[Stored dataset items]
------------

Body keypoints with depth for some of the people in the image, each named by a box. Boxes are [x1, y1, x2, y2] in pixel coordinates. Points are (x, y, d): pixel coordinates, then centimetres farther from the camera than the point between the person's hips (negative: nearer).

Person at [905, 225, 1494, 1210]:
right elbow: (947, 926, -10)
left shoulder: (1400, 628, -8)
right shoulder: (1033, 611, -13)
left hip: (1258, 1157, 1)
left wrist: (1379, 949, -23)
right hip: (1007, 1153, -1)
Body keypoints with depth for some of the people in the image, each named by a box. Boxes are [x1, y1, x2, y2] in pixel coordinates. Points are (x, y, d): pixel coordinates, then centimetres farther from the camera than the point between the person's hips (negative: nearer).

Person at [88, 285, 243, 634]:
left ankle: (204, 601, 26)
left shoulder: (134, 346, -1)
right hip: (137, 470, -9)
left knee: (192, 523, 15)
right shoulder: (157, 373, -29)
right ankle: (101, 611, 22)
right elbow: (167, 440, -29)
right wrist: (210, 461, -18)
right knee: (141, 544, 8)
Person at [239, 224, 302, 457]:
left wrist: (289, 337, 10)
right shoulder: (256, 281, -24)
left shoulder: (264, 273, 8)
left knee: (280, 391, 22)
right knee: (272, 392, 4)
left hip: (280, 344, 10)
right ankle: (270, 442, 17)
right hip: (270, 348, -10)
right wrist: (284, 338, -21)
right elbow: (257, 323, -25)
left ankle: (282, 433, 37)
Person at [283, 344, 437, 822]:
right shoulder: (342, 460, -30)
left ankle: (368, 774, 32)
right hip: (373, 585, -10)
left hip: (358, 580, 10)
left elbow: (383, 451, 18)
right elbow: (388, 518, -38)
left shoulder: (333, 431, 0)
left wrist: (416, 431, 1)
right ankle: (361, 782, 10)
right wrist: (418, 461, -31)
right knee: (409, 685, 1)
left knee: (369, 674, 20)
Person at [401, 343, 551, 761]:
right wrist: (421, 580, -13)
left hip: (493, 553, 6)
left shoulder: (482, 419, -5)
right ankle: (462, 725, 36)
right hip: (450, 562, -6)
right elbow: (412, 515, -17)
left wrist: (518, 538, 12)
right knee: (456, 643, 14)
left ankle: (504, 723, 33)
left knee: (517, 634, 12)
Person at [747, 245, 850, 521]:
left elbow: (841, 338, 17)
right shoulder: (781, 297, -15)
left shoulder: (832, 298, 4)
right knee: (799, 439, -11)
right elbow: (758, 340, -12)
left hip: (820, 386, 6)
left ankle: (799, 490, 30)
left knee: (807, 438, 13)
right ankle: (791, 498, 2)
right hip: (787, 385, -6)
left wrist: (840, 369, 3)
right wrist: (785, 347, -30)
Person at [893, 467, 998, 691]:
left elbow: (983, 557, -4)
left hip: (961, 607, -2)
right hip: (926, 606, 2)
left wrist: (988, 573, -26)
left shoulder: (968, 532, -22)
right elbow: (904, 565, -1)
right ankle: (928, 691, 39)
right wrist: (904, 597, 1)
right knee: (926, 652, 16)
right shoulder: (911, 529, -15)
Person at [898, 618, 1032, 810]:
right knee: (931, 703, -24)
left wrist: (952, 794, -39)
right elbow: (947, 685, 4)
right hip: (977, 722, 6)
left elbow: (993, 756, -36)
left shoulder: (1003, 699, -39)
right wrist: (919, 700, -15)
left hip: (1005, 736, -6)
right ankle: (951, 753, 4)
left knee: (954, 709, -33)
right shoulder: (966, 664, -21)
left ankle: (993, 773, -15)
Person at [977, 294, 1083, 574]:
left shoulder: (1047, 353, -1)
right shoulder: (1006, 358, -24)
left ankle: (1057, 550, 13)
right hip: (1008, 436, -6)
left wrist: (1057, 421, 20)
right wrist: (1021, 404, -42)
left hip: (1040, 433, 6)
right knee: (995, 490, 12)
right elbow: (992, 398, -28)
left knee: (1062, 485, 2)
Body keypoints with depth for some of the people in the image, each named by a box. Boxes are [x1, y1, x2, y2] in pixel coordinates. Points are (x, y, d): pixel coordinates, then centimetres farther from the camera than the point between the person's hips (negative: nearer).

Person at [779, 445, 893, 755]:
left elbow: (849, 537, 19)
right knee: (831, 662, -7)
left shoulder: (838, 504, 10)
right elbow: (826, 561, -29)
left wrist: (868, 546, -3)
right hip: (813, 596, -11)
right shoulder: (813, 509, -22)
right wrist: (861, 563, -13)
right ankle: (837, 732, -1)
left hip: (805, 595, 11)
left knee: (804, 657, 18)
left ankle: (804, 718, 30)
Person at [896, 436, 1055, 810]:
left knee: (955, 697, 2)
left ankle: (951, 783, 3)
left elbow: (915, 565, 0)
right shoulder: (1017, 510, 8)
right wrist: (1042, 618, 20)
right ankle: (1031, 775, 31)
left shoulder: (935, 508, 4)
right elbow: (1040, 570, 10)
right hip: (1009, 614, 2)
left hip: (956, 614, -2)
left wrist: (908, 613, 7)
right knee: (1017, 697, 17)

------------

- WHAT THE TASK ASKS
Reproduce the stretch of entries from the start through the line containing "left knee: (280, 391, 22)", both ends included and with the requests kept unchanged. In the keypoint answers, scale every number (the x and y pixel coordinates and the depth value) by 1.3 and round to whole numbers, with halves rounded up.

- ANSWER BELOW
Body keypoints with depth for some of the people in the image, each named by a box. Boxes are [x1, y1, x2, y2] in pixel coordinates. Points are (x, y, d): pixel coordinates, then centimetres farther from the camera than the point between the person's hips (negative: nearer).

Person at [905, 225, 1494, 1210]:
right elbow: (1231, 1204, -13)
left shoulder: (1820, 816, -10)
right shoulder: (1343, 794, -17)
left hip: (1635, 1504, 1)
left wrist: (1793, 1234, -30)
right hip: (1309, 1499, -1)
Body keypoints with depth for some of the people in the image, each named by a box. Boxes are [x1, y1, x2, y2] in pixel coordinates. Points are (x, y, d): pixel coordinates, then centimetres farther from the camera than the point between the person's hips (negative: nearer).

Person at [88, 285, 243, 634]:
left ankle: (265, 781, 34)
left shoulder: (174, 450, -1)
right hip: (178, 611, -12)
left knee: (250, 680, 20)
right shoulder: (204, 485, -38)
right ankle: (131, 794, 29)
right elbow: (217, 572, -38)
right wrist: (273, 599, -23)
right knee: (183, 707, 10)
Person at [239, 224, 302, 457]:
left wrist: (376, 438, 13)
right shoulder: (333, 365, -31)
left shoulder: (343, 355, 10)
left knee: (364, 508, 29)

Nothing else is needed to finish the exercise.